● TASK ITEM:
A line below contains "[529,210,562,227] SAT) ->", and a later one contains "[446,280,614,296] zapisnika iz". Repeat both, with every line between them, exactly.

● INPUT FOR THIS TASK:

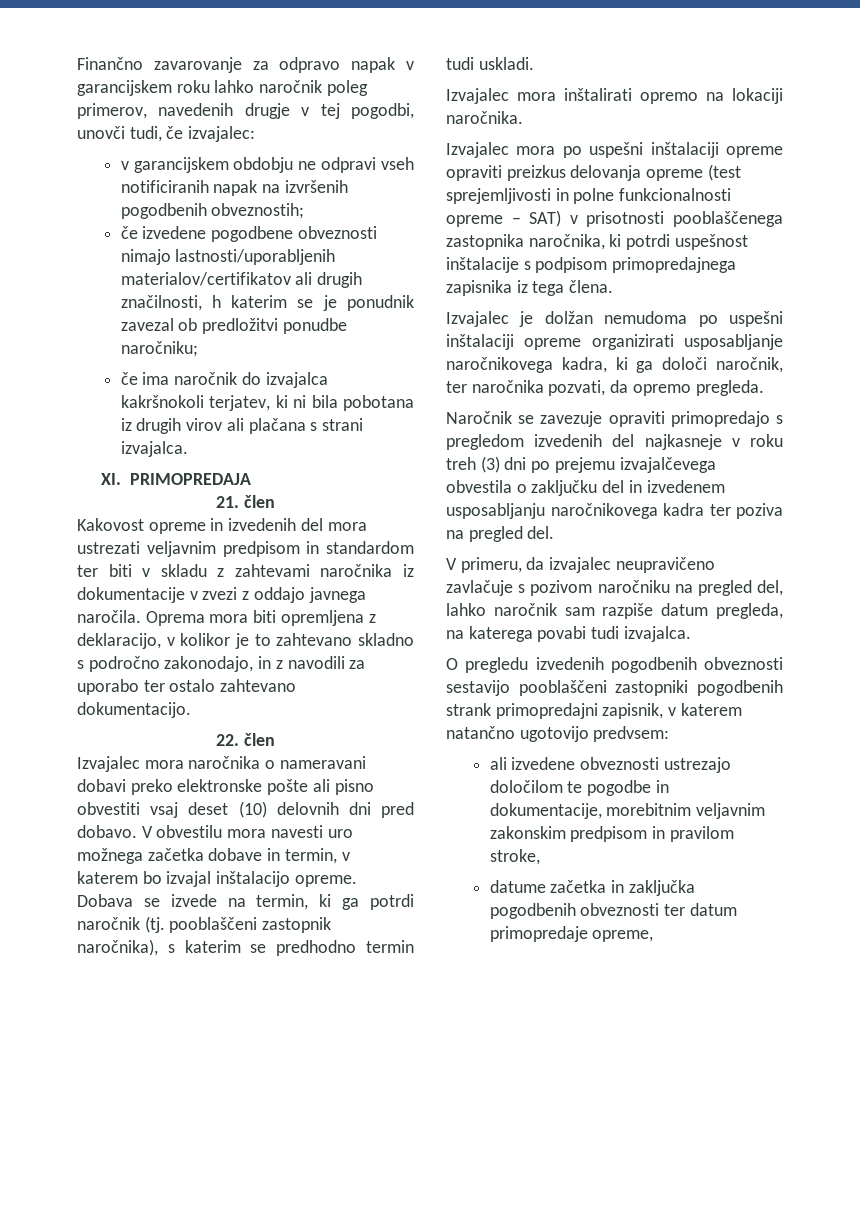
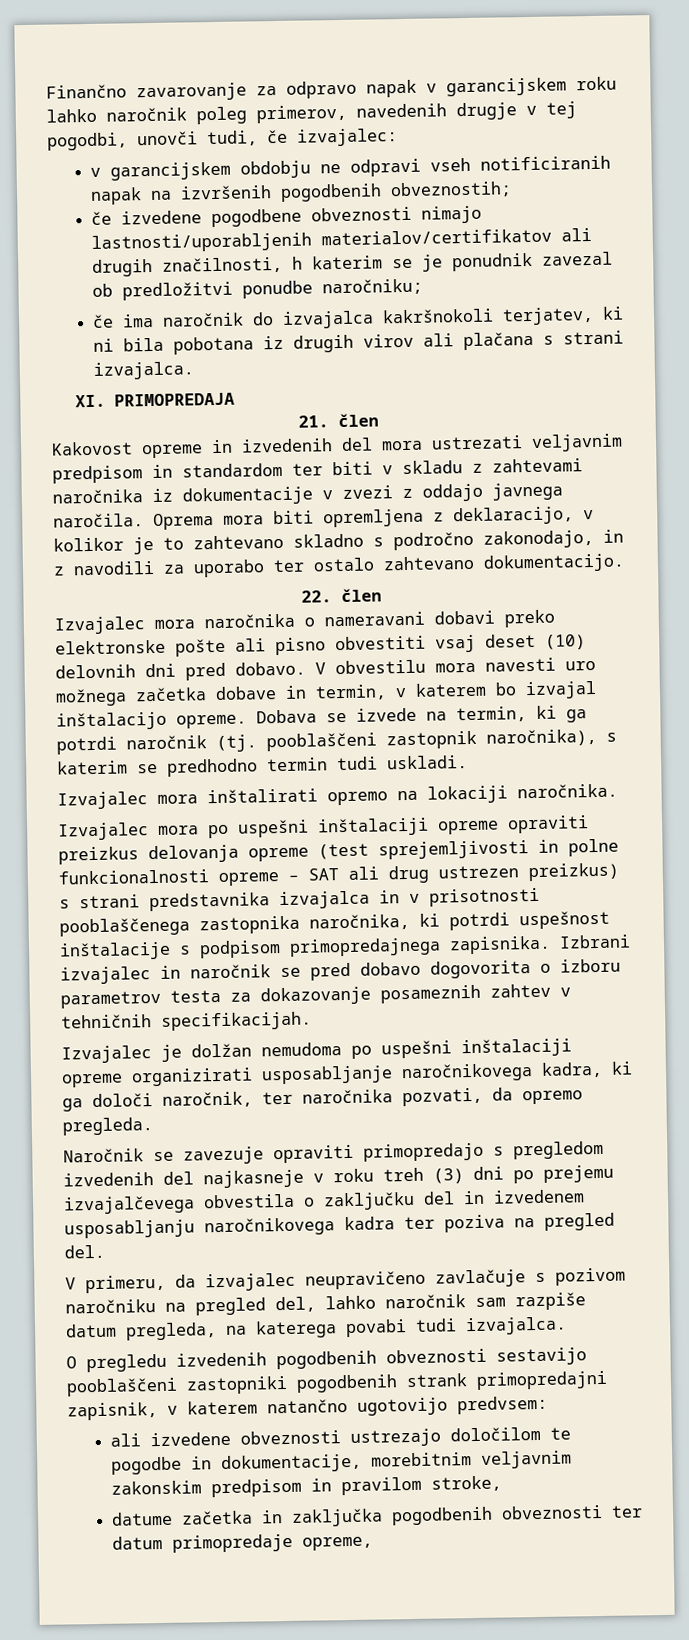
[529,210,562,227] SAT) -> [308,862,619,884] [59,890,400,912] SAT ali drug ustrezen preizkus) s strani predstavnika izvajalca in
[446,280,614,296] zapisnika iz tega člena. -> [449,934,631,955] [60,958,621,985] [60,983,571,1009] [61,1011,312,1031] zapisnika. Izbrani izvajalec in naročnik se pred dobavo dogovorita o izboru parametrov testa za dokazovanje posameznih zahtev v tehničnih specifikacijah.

--

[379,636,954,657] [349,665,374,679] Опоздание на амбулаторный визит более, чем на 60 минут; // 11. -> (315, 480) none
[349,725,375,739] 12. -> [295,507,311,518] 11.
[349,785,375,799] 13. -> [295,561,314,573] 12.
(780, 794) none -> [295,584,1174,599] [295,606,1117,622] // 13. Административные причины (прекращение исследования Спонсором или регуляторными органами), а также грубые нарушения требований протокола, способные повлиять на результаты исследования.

● YOUR SOLUTION:
[529,210,562,227] SAT) -> [308,862,619,884] [59,890,400,912] SAT ali drug ustrezen preizkus) s strani predstavnika izvajalca in
[446,280,614,296] zapisnika iz tega člena. -> [449,934,631,955] [60,958,621,985] [60,983,571,1009] [61,1011,312,1031] zapisnika. Izbrani izvajalec in naročnik se pred dobavo dogovorita o izboru parametrov testa za dokazovanje posameznih zahtev v tehničnih specifikacijah.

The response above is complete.